# Frusting trip this morning!



## nlcatfish (Mar 21, 2005)

May 29th. I picked up my grandson around 07:20 today. This was going to be our first tip with boat on the Ohio River for this year. We stopped by our minnow traps and once again had load of Creek Chubs for fresh bait. Then it was off to get fresh gas for the motor before we headed to the River Side ramp. Things were looking up at that point.

When we got down to the ramp things started to changed for the worse, they did not have the dock in as I had expected. They told me they were planning on putting it last Friday. Launching the boat in shallow water with a strong wind was a real struggle. Between the two of us we did get it in the water around 08:15. There were white caps on the water as we left the ramp. Then we looked down river and saw the dark clouds. A shout rime later we saw lighting that was when we headed back to the ramp.
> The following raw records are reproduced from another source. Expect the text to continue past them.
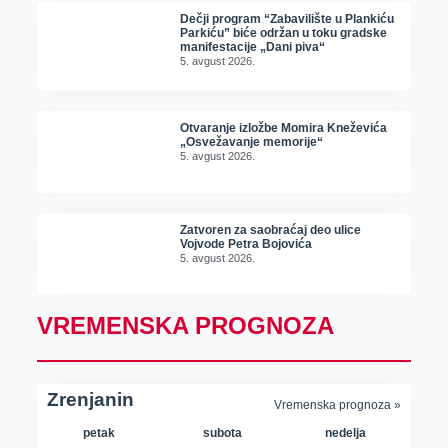
Dečji program “Zabavilište u Plankiću
Parkiću” biće održan u toku gradske
manifestacije „Dani piva“
5. avgust 2026.
Otvaranje izložbe Momira Kneževića
„Osvežavanje memorije“
5. avgust 2026.
Zatvoren za saobraćaj deo ulice
Vojvode Petra Bojovića
5. avgust 2026.
VREMENSKA PROGNOZA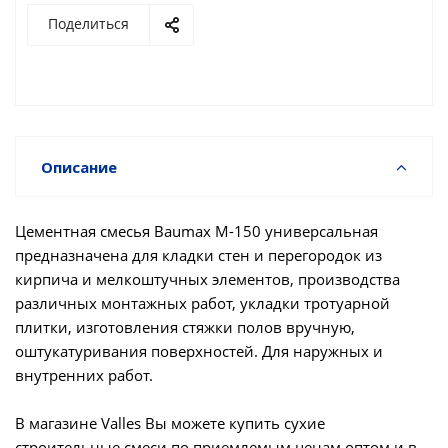
Поделиться
Описание
Цементная смесья Baumax М-150 универсальная
предназначена для кладки стен и перегородок из
кирпича и мелкоштучных элементов, производства
различных монтажных работ, укладки тротуарной
плитки, изготовления стяжки полов вручную,
оштукатуривания поверхностей. Для наружных и
внутренних работ.
В магазине Valles Вы можете купить сухие
строительные смеси по приемлемым ценам оптом и в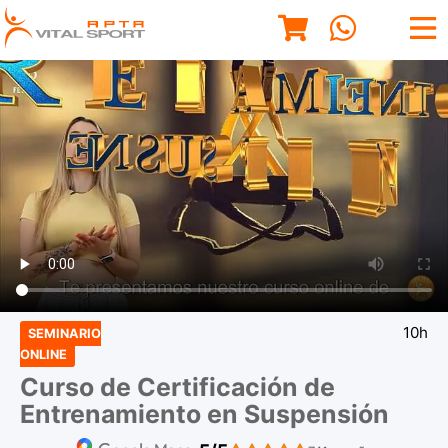
10h
SEMINARIO
ONLINE
Curso de Certificación de
Entrenamiento en Suspensión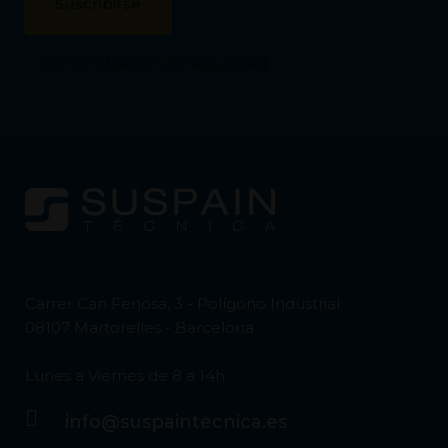
Comprobación de seguridad
Carrer Can Fenosa, 3 - Polígono Industrial
08107 Martorelles - Barcelona
Lunes a Viernes de 8 a 14h
info@suspaintecnica.es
As we got near the ramp the rain started to show up, so I went up to get the car and trailer when the boat got to the ramp. Needless to say getting the trailer and boat to line up was another struggle, but we got it done! When we got everything up from the ramp we had to tie the boat down and put our stuff in the car to keep it dry.
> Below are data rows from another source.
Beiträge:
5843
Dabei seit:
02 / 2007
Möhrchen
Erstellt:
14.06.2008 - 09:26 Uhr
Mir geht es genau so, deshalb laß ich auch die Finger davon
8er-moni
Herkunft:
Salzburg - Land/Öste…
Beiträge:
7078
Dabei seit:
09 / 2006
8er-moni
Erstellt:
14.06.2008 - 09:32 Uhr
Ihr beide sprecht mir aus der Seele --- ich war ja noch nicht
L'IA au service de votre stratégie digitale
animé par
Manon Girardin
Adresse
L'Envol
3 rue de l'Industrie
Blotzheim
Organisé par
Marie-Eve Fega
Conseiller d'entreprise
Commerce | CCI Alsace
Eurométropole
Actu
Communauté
So once again we said to each other *"we tried"*. We headed back home in the rain around 09:10, two very frustrated guys. The river is due to jump back up to around 35 feet next week. That means once again I will not get my first real fishing trip on the river till sometime in June.


----------



## PJF (Mar 25, 2009)

The river has been up and down and back up this spring like the last couple years. Got out 2 days in beginning of April and then 31 days between trips. Got out several times but you gotta go when it is right or it might be 2 weeks again before it was fit. Got our 2 times last week. Friday was great with fish beginning to be aggressive. This week windy to whitecaps and now it is coming up again.


----------



## BuckeyeFishinNut (Feb 8, 2005)

River was at 14 feet here on Memorial Day, tomorrow its gonna be almost 27 feet. All the rain that has pounded Western Pa is making its way down stream. Won't be fishable here until probably mid-week next week. Its been another up and down Spring, hoping for a drier summer, but I have my doubts. Been fishing mainly creeks as its been the only stable fishing the last month.


----------



## Specwar (Sep 22, 2014)

Sorry to hear such a “bad luck” trip. First thing I do when planning a day on the water is check and recheck local weather forecast and conditions.


----------



## livtofsh (May 13, 2004)

River up storm a brewing best time to catch big hole catfish


----------